= Phillip McArthur =

Phillip H. McArthur is an American folklorist and anthropologist who is a Brigham Young University–Hawaii faculty member. McArthur's scholarly work focuses on the Marshall Islands. McArthur has spent much of his career documenting and analyzing Marshall Islander narratives, mythology, songs, and performances.

==Background==
===Education===
McArthur initially lived in the Marshall Islands as a missionary for the Church of Jesus Christ of Latter-day Saints, and later returned for his Ph.D. research. He would later study under folklorists and scholars Richard Bauman and Beverly J. Stoeltje. He obtained an associate degree in psychology from Ricks College, a bachelor's degree in anthropology from Brigham Young University, and both master's and Ph.D. degrees in folklore studies and cultural anthropology from Indiana University Bloomington.

===Research===
McArthur's work in the Marshall Islands closely examines social power and indigenous epistemologies with special attention to the tumultuous relationship with the United States. His research emphasizes social theoretical and semiotic approaches to traditional narrative (i.e. myth, oral history), cultural performance (ritual, ceremony, festival, spectacle), history, cosmology, and local cultures within the contexts of decolonization, nationalism and globalization. This includes a deepening attention to political and economic forces, and their relationship to social power and practice. With a geographical specialization in Oceania, he additionally includes comparative studies on cultures of Asia, Native America, Africa and the Classical world.
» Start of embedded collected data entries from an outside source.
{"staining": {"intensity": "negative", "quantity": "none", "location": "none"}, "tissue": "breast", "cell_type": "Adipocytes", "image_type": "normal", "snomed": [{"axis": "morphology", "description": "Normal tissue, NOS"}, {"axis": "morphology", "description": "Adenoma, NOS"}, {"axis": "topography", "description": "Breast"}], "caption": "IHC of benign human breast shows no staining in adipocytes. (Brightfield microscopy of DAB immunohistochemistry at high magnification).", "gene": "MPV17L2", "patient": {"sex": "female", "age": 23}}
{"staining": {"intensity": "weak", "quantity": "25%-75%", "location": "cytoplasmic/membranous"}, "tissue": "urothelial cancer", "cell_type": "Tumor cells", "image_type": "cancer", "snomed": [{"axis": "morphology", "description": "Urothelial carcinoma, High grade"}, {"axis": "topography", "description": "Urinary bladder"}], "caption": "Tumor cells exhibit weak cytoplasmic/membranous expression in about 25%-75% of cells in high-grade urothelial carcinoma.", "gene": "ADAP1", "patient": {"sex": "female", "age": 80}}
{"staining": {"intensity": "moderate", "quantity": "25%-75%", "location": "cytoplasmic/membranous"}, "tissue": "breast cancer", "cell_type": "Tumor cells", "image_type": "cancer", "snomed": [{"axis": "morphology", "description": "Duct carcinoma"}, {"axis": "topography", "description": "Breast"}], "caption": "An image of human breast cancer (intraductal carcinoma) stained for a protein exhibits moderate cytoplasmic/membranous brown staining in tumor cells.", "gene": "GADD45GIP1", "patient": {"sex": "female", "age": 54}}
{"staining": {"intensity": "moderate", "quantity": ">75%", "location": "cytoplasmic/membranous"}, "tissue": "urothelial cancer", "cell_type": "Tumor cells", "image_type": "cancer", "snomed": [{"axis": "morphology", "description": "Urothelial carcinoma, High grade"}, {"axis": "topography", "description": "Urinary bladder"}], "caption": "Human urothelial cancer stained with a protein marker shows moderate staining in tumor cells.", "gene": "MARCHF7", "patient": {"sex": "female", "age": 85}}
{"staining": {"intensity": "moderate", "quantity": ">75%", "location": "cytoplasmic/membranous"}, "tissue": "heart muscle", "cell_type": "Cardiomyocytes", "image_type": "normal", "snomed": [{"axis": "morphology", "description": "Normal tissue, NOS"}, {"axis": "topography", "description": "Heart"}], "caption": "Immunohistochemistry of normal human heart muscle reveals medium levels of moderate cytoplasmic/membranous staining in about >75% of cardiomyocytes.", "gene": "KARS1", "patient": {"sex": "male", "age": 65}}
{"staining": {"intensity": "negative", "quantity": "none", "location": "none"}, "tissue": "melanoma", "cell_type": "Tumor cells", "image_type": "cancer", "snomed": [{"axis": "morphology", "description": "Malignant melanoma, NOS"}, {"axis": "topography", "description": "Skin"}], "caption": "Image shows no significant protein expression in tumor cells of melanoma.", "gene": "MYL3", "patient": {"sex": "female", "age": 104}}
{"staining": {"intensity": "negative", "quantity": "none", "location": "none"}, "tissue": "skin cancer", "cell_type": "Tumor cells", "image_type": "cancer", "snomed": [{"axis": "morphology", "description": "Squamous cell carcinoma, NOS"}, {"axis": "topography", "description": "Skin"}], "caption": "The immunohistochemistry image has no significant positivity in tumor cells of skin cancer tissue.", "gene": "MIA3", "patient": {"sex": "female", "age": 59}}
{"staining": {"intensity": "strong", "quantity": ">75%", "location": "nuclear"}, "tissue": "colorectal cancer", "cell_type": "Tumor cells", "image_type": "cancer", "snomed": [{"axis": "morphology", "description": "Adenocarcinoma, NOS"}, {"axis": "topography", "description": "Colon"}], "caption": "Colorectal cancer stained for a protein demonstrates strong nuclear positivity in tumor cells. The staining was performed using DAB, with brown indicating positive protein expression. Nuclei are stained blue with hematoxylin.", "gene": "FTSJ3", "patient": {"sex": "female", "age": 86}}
He also integrates deep interests in comparative philosophy, the history of ideas, dialogic ethnography, and traditional arts.

==Publications==
Representative Publications:
- Dialogues with a Trickster: On the Margins of Myth and Ethnography in the Marshall Islands. 2024. University of Hawai'i Press.
- "The Church in the Marshall Islands: A Cultural History". In Battlefields to Temple Grounds: Latter-day Saints in Guam and Micronesia 2023. R. Devan Jensen and Rosalind Ram, eds. Religious Studies Center, Brigham Young University. Pages 67–100.
- "Oceania." In A Companion to Folklore 2012. Regina Bendix and Galit Hasan-Rokem, eds. Wiley-Blackwell Press. Pages 248–264.
- "Ambivalent Fantasies: Local Prehistories and Global Dramas in the Marshall Islands" 2008. Journal of Folklore Research 45(3): pages 263–298.
- "Modernism and Pacific Ways at Knowing: An Uneasy Dialogue in Micronesia." 2007. Pacific Rim Studies 1(1): pages 7-24
- Introductory Note "Folklore, Nationalism, and the Challenge of the Future", in The Marrow of Human Experience: Essays in Folklore, William Wilson. Ed. Jill Terry Rudy. Logan: Utah State University Press. 2006
- "Narrative, Cosmos, and Nation: Intertextuality and Power in the Marshall Islands". 2004. Journal of American Folklore 462: 1.
- "Oceania: An Overview". In CultureGrams: World Addition, Volume IV (Asia and Oceania). 2002. Lindon: Axiom Press.
- "Narrating to the Center of Power in the Marshall Islands". 2000. In We are a People: Narrative and Multiplicity in the Construction of Ethnic Identity. Philadelphia: Temple University Press. Paul Spickard and W. Jeffrey Burroughs, eds.
- "More Than Meets the Ear: A Marshallese Example of Folklore Method and Study for Pacific Collections". 1997. PIALA: Identifying, Using and Sharing Local Resources. Pages 49–71. University of Guam.